# ITIN for non resident spouse on US 1040



## brew99 (Mar 6, 2021)

I'm a US/Cdn citizen married to a Canadian and we been living in Canada and filing my US taxes for the last 8 years. I've always files as "Married separate" and just indicated my husbands name without an ITIN, and have not been questioned on this. My return is very simple and all my income from Canada is exempt. I am now reading more deeply into it, and it appears that he probably should have an ITIN and be entered on the 1040.

Am I correct in that he is required to have an ITIN (He is not a US citizen and has never lived in the US, nor are we planning to)? If so, why have they never questioned this before?


----------



## Nononymous (Jul 12, 2011)

No, he need not have an ITIN. If you use "married filing separately" he's just an unidentified NRA spouse.

A problem does seem to arise with some tax software not accepting a missing ITIN, so expat are often stuck mailing in their returns on paper.


----------



## brew99 (Mar 6, 2021)

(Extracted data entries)
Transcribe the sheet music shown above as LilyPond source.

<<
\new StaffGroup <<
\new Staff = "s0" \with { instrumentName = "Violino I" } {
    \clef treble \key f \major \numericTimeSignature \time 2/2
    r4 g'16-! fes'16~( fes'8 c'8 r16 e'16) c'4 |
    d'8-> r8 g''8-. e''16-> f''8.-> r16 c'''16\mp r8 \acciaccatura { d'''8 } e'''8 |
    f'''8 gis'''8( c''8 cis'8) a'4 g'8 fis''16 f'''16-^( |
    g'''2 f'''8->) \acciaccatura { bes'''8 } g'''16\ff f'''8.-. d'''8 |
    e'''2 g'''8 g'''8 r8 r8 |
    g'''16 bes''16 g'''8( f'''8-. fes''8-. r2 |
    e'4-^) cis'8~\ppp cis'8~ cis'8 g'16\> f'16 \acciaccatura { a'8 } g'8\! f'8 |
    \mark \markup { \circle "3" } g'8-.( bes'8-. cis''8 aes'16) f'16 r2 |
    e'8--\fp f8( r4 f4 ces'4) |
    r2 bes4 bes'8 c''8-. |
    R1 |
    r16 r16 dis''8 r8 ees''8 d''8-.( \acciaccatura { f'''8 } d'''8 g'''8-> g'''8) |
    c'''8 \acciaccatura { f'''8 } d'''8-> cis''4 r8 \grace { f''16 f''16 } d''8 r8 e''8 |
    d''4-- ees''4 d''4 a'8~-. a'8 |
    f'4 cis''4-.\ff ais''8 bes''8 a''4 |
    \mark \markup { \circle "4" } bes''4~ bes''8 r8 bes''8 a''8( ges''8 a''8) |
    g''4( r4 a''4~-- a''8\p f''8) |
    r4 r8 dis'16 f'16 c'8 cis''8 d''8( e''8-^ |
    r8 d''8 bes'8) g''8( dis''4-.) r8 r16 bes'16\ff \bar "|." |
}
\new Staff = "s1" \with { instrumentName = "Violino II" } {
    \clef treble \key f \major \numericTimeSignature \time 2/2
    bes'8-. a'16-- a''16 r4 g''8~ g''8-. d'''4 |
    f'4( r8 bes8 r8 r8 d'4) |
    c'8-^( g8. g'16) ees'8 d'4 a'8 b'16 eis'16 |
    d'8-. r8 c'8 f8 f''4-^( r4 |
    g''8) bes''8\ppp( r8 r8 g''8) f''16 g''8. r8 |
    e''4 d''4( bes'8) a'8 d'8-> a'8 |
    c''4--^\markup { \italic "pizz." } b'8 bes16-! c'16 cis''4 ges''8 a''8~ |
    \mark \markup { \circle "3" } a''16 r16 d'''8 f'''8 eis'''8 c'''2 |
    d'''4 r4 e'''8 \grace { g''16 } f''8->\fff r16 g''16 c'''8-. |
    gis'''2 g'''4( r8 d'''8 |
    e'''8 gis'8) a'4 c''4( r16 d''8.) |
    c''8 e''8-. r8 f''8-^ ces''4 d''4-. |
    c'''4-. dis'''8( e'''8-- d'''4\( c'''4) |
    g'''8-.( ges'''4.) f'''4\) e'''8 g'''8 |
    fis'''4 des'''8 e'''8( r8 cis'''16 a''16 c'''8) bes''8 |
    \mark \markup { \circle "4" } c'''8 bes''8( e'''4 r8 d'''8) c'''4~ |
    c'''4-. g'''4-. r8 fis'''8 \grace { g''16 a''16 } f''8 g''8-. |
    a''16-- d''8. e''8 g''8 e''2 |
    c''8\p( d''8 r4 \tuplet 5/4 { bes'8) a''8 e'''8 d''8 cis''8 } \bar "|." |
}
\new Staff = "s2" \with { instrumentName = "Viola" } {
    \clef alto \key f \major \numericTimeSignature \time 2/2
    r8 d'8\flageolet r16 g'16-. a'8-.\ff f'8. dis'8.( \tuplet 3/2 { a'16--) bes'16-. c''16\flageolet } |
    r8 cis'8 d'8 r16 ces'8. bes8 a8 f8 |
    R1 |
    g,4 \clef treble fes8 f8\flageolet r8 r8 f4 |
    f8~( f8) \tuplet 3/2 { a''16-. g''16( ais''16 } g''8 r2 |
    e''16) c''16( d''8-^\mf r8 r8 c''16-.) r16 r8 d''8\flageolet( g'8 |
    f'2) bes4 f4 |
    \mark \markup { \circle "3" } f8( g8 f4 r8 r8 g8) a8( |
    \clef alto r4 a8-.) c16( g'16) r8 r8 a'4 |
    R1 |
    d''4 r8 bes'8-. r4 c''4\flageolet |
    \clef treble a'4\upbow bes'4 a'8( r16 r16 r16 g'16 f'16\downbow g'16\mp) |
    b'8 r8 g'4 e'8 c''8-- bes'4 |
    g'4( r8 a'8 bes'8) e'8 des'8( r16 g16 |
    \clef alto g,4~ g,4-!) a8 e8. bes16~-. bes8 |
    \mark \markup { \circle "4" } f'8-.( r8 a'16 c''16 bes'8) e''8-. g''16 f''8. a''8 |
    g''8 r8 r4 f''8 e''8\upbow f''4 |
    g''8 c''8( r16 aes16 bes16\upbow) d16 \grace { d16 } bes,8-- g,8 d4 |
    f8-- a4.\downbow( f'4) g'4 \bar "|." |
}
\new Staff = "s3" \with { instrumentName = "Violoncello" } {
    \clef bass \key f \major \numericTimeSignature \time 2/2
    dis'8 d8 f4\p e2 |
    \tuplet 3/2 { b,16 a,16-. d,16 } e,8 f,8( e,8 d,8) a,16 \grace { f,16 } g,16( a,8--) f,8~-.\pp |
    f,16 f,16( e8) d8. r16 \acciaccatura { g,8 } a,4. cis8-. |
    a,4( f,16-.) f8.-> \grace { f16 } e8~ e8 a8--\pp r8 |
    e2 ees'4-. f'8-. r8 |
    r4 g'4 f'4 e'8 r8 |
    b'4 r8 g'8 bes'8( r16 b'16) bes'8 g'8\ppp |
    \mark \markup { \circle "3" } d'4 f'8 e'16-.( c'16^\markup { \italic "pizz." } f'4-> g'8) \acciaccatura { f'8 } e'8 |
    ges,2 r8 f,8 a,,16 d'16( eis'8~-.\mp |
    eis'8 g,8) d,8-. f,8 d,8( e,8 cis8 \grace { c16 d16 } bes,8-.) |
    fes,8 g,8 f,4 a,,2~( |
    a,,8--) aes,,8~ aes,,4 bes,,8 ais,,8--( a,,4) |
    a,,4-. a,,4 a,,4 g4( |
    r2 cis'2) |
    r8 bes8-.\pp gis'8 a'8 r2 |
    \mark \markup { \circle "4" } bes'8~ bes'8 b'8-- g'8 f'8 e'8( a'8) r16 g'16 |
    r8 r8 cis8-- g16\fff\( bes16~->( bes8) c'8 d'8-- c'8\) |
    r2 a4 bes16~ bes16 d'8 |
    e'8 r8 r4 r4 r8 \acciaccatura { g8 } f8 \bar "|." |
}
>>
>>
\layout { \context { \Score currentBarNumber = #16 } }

Required tasks:
1. In the ITIN thread, what filing status has brew99 always used on the US return?
2. From the ITIN thread, extract the text between "No, he need" and "returns on paper.", inclusive.
3. Extend the ITIN thread, picking up where it stops.
The listing plays no part in the work that comes next.

Results for each task:
1. "Married separate"

2.
No, he need not have an ITIN. If you use "married filing separately" he's just an unidentified NRA spouse.

A problem does seem to arise with some tax software not accepting a missing ITIN, so expat are often stuck mailing in their returns on paper.

3.
Thank you for that confirmation. This is the first year I have tried playing with software with the goal of e-filing, and am running into that exact issue. It will not allow me to e-file without him having a SSN or ITIN. I normally mail in the paper copies, so will just continue to do it that way


----------



## Moulard (Feb 3, 2017)

Some software providers support entering NRA for the spouse when filing separately some do not. It may be trial and error - at least check their FAQ before starting.

If you are excluding ALL of your income the other hurdle is some providers will not allow you to efile with zero AGI. The trick to get around that one is to add $1 of "Other Income, with a comment that it was added for efiling only. Will still result in zero tax.


----------



## brew99 (Mar 6, 2021)

Thanks for the tip.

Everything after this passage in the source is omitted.